Kaspersky Lab is set to publish a report Monday on its investigation into what could be the biggest bank theft ever. Benjamin Howell/Getty Images

A group of cybercriminals used malicious software to steal at least $300 million from banks and other financial institutions around the world, which could prove to be one of the biggest bank thefts ever, according a report Saturday in The New York Times.

Kaspersky Lab, a Russia-based cybersecurity firm that investigated the string of thefts, is set to publish a report Monday on its findings. The Times got an advance copy.

According to the Times, Kaspersky found that the hackers hit more than 100 institutions in 30 countries, dating back to 2013. The thefts could add up to a lot more than $300 million -- the amount Kaspersky has evidence of -- maybe three times that, the firm said. And the attacks may still be happening.

Chris Doggett, managing director of the Kaspersky Lab North America market, told the Times: "This is likely the most sophisticated attack the world has seen to date in terms of the tactics and methods that cybercriminals have used to remain covert."

The hackers have been dubbed the "Carbanak cybergang" because of the name of the malware they used. Most of the banks that were hit are in Russia, but also on the list are ones in Japan, Europe and the United States. Kaspersky could not release the names of the banks because of nondisclosure agreements, the Times said.

Kaspersky Lab didn't immediately respond to a request for comment.

So just how did the hackers carry out the string of thefts? The Times report said they broke in to the banks' computer systems by first sending infected emails to employees, some of whom then clicked on links and unknowingly downloaded malicious software. Once they had access, the hackers set out to find employees who were in charge of cash transfer systems or ATMs. Next they installed a remote access tool, or RAT, enabling them to take screenshots or video of those employees' screens and study what they did, the Times said. The cybercrimals were then able to remotely direct ATMs to dispense money or transfer money to fake accounts.
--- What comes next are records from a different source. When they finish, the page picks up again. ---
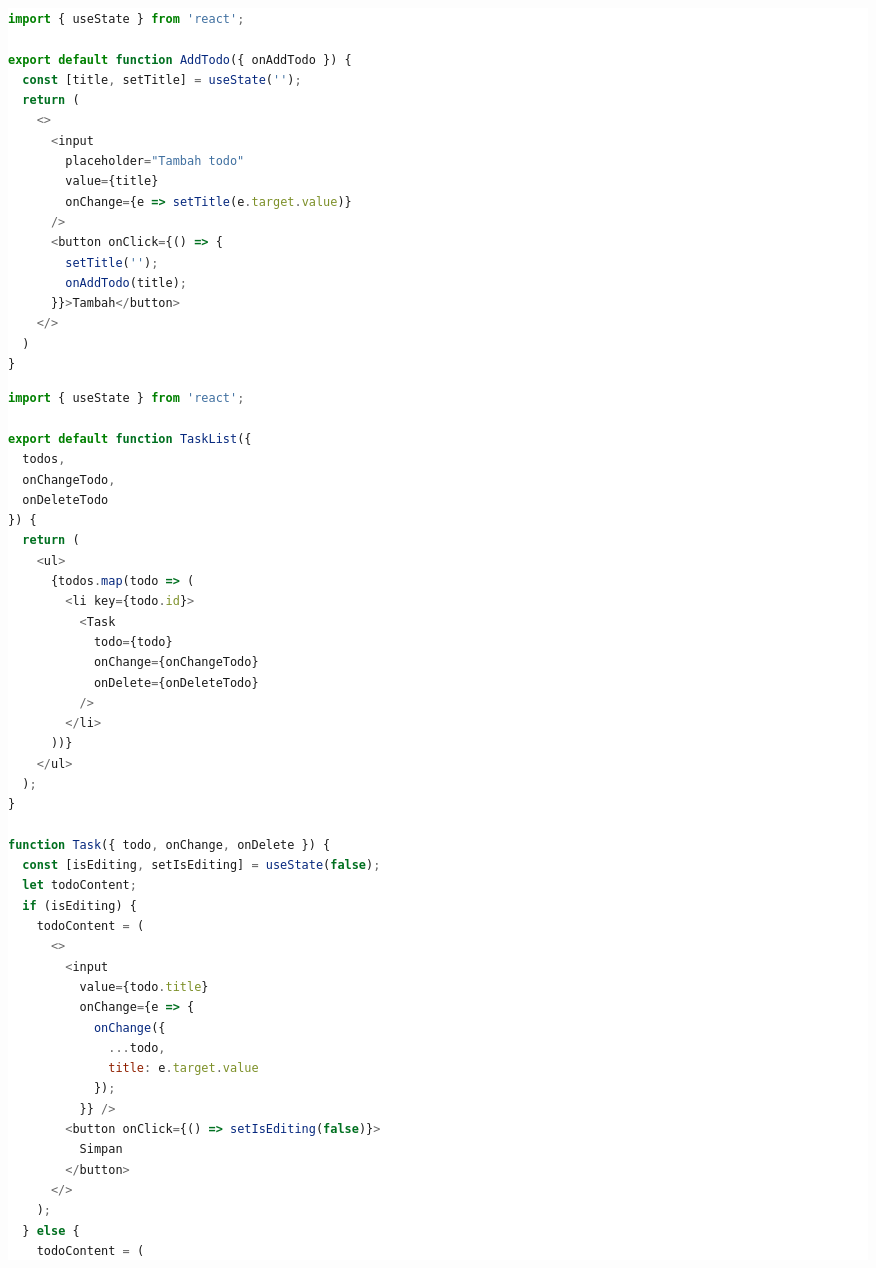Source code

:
 ```js src/AddTodo.js
import { useState } from 'react';

export default function AddTodo({ onAddTodo }) {
  const [title, setTitle] = useState('');
  return (
    <>
      <input
        placeholder="Tambah todo"
        value={title}
        onChange={e => setTitle(e.target.value)}
      />
      <button onClick={() => {
        setTitle('');
        onAddTodo(title);
      }}>Tambah</button>
    </>
  )
}
```

```js src/TaskList.js
import { useState } from 'react';

export default function TaskList({
  todos,
  onChangeTodo,
  onDeleteTodo
}) {
  return (
    <ul>
      {todos.map(todo => (
        <li key={todo.id}>
          <Task
            todo={todo}
            onChange={onChangeTodo}
            onDelete={onDeleteTodo}
          />
        </li>
      ))}
    </ul>
  );
}

function Task({ todo, onChange, onDelete }) {
  const [isEditing, setIsEditing] = useState(false);
  let todoContent;
  if (isEditing) {
    todoContent = (
      <>
        <input
          value={todo.title}
          onChange={e => {
            onChange({
              ...todo,
              title: e.target.value
            });
          }} />
        <button onClick={() => setIsEditing(false)}>
          Simpan
        </button>
      </>
    );
  } else {
    todoContent = (
```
The White House and FBI have been briefed on Kaspersky Lab's findings, and Interpol is coordinating an investigation, the Times said.

The news is timely. On Friday, the White House held a cybersecurity summit at Stanford University, where President Barack Obama outlined plans for private companies and the government to share information to thwart cyberattacks.

Update, 2:54 p.m. PT: Adds info on how the hackers reportedly pulled off their scheme.